Collaboration beats heterogeneity: Improving federated learning-based waste classification

Classifying waste is a simple but useful exercise to protect the environment. Based on the success of deep learning, recent works have attempted to develop a waste classification model using deep neural networks. As we attempted to make our very own model to address waste classification, we recognized a common issue that other researchers reported as well: the lack of training data. This is an especially big problem when attempting to train a model for a task that has not been commonly explored before. Further research led us to federated learning (FL) for a solution, as it allows participants to aid in training the model using their own data. However, instead of sending the data from the clients to the server for training, FL trains the model on the clients’ machines using the clients’ data, and then aggregates the trained models into the server’s model to protect the clients’ private information.
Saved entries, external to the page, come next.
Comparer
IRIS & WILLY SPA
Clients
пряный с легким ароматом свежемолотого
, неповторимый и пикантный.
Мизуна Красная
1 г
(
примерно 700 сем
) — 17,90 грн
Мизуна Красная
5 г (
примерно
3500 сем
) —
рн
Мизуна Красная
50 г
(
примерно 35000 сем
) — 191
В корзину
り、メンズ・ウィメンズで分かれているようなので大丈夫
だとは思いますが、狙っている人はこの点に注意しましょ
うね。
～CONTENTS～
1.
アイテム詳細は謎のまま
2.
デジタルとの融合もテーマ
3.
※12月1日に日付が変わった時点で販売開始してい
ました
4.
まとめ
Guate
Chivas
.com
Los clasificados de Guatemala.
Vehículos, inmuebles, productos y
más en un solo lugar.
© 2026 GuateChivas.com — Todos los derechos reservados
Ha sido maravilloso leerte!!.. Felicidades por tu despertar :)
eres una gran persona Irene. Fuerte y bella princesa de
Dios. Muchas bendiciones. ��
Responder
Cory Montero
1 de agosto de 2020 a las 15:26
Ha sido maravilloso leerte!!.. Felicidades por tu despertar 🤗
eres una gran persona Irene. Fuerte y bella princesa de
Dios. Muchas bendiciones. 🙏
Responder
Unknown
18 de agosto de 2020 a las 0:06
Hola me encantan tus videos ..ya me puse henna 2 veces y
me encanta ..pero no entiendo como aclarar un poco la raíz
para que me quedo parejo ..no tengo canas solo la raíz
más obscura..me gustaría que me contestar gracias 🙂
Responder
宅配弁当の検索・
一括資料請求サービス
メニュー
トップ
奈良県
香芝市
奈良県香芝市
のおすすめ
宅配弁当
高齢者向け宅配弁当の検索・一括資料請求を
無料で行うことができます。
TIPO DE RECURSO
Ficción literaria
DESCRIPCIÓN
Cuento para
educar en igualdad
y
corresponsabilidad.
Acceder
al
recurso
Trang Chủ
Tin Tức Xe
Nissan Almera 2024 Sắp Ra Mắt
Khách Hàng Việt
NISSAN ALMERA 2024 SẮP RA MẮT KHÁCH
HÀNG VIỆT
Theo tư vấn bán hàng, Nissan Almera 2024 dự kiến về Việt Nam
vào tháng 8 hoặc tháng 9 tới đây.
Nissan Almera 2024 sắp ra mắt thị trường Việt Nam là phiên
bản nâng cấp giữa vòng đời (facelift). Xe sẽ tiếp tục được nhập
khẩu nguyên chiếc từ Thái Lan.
This means that there is a higher chance that the data used to train local models are heterogeneous, decreasing the overall performance. To overcome this issue, we ran a multitude of tests to determine how to maximize performance. For these tests, we hypothesized that the impact of data heterogeneity on an FL framework can be diminished through increasing the client participation ratio. Then, we measured the accuracies of the models trained with varying data heterogeneity, participation ratio, and the number of clients. From the results, we discovered that with less clients, having a higher participation ratio resulted in less accuracy degradation by the data heterogeneity.